Given data Block Start

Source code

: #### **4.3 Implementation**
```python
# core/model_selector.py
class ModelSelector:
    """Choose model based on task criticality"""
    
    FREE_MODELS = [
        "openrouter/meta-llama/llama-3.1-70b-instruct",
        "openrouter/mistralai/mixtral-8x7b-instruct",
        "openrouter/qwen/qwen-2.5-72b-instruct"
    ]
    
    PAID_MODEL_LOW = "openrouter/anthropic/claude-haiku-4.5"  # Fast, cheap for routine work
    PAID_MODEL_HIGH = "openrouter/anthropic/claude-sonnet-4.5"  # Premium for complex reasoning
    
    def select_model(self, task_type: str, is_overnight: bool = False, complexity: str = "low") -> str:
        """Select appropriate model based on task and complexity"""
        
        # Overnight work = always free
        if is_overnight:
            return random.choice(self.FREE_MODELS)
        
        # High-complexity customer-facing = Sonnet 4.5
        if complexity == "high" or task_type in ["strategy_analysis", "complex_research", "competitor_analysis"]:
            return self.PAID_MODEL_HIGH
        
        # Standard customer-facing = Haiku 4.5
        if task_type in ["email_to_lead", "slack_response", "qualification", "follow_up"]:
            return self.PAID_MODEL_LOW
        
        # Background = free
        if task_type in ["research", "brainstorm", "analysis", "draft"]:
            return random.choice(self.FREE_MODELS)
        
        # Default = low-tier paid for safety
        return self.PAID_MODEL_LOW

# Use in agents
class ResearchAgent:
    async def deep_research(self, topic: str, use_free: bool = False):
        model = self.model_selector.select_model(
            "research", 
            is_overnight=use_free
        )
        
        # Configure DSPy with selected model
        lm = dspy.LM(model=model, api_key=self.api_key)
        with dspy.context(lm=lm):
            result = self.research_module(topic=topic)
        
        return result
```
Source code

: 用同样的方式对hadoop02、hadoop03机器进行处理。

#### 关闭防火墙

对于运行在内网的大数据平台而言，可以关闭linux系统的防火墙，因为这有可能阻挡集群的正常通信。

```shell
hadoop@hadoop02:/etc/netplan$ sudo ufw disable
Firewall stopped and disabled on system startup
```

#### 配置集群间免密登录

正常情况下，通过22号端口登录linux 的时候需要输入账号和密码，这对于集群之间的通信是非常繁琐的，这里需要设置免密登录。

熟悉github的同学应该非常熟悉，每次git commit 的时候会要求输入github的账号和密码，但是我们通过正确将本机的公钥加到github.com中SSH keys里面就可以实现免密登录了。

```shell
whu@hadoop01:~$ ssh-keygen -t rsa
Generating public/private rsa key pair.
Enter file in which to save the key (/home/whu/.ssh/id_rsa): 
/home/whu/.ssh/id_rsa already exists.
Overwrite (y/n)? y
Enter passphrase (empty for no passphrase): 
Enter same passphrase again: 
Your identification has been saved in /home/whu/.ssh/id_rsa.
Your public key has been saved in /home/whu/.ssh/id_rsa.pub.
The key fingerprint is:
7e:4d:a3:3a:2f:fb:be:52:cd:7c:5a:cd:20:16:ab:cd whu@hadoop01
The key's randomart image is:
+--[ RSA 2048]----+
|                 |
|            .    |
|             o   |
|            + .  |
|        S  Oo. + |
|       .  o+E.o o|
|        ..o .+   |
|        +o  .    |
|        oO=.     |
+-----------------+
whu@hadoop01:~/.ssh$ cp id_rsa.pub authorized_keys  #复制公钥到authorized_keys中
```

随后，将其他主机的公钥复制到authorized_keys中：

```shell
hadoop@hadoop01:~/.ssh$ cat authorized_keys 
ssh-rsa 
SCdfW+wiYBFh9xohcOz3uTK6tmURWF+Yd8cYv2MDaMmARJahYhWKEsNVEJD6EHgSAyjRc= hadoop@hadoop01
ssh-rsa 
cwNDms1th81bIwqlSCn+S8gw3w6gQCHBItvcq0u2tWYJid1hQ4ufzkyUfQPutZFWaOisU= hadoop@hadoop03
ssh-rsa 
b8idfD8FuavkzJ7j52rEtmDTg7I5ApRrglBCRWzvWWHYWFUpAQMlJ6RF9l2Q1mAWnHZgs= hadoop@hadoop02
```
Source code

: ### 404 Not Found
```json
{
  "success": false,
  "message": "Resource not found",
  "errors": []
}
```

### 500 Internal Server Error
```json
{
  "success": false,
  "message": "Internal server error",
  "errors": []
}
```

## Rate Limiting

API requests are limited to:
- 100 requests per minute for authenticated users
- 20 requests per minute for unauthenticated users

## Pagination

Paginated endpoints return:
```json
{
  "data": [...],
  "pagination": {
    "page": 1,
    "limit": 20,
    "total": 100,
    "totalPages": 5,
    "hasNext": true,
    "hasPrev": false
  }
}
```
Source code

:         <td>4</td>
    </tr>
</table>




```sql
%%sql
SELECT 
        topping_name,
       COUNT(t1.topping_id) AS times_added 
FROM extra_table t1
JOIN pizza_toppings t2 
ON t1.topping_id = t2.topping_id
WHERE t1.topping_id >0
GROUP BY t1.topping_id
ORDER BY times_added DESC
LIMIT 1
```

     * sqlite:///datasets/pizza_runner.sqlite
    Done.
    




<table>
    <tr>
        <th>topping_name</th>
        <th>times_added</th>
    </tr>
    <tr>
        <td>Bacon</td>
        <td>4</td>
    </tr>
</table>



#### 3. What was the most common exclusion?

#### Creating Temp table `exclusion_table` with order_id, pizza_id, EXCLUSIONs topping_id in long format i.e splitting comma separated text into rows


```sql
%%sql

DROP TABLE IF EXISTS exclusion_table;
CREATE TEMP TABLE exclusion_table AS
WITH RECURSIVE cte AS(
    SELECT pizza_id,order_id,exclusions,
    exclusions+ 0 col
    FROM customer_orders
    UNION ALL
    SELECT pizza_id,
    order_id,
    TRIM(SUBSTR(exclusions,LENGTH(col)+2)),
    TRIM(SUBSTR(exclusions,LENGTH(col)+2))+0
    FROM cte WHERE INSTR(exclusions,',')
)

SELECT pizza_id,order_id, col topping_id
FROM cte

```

Given data Block End

» **Work required**:
Your answer should be a single number: the count of lines in the listing that contain the word "anthropic".

» **Exercise response**:
2